> _Objective A_:
According to the text on the Mediterranean in 200 AD, which four classical empires arose in the period 200-100 BC?
— start of Extract provided —
The Mediterranean in 200 AD
In many ways, the Roman empire remains the ideal upon which Western
civilization has shaped itself. One need only look at the Capitol in
Washington to see how extensively the founders of the United States
followed the Roman model in fashioning a new nation. Because so many Roman
principles are embodied in modern institutions, people feel that it is
important to know why the Roman empire fell. question The answer might,
after all, reveal a flaw or weakness in the Roman tradition that was
passed on to modern Western civilization and which could eventually lead
to the end of the centuries in which Western civilization has been able to
expand and to dominate the globe. Much our of high standard of living has
been a result of our ability to take what we wanted from the rest of the
world, and the loss of that ability would mean that our lives would become
significantly less comfortable and luxurious.
And so people are always interested in attempts to answer the question
"Why did the Roman empire fall?" Every now and then, one sees a magazine
or tabloid reporting the latest theory - all the Romans caught malaria and
were sick most of the time; they were poisoned by the lead in the glaze of
their cooking pots and went crazy; they started having orgies all the time
and their moral fiber was weakened by their preoccupation with sex; their
conversion to Christianity focused their attention on the next world
rather than the present one; and so on. This question may or may not have
an answer, but first we have to understand the nature of the Roman empire.
You see, it was not so much a question of why it fell but what had kept it
standing for so long. I'll state a proposition that will give you
something to think about as you cover the next few lectures.
The Roman empire consisted basically of the unity
of the Mediterranean Sea.
1. The Roman empire was not unique. It was one of the classical
empires of the Old World. Four classical empires -- Han China, Mauryan
India, Parthian Persia and the Roman -- arose in the period 200-100 BC.
Each were characterized by the fact that they had been formed by the
unification of at least two widely disparate geographical regions.
Map of the Mediterranean 260 AD
2. Let's consider the differences between the western portion of the empire,
centered on the western Mediterranean, and the eastern portion, which included
lands that had been deeply influenced by Greek culture.
— end of Extract provided —
— start of Record set —
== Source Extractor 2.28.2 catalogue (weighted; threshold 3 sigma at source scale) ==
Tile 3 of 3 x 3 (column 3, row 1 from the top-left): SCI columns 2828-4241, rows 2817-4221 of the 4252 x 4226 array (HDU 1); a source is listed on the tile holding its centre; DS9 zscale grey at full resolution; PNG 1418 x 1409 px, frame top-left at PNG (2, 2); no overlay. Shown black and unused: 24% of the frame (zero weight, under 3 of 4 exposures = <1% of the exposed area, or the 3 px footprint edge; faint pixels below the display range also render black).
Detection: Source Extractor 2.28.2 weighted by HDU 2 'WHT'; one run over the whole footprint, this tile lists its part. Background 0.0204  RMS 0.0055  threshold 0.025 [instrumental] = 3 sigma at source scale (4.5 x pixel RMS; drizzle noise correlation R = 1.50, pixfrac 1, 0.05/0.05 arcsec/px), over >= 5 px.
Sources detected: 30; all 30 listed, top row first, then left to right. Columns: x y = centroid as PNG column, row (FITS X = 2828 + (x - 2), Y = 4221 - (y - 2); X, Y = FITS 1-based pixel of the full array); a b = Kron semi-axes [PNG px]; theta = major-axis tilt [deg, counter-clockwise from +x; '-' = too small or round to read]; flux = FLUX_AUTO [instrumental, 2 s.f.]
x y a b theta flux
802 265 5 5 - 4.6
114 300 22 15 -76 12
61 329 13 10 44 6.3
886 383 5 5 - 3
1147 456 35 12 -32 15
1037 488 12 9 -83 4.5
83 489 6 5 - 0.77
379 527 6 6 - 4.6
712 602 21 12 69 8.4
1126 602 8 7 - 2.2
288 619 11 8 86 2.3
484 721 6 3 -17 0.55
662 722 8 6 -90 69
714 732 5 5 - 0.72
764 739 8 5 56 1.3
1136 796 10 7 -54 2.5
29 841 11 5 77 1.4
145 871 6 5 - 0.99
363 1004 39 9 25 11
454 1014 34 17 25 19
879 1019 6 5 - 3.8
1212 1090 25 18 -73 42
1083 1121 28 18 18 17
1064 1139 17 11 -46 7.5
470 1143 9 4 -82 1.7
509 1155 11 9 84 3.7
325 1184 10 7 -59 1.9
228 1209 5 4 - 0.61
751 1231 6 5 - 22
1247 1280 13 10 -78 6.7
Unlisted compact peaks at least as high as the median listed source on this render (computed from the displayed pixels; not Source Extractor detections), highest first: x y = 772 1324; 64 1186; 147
— end of Record set —
> _Objective B_:
Please identify each line in the rows above that contains the word "Unlisted", and copy those lines.

> _Expected output A_:
Han China, Mauryan India, Parthian Persia and the Roman empire.

> _Expected output B_:
Unlisted compact peaks at least as high as the median listed source on this render (computed from the displayed pixels; not Source Extractor detections), highest first: x y = 772 1324; 64 1186; 147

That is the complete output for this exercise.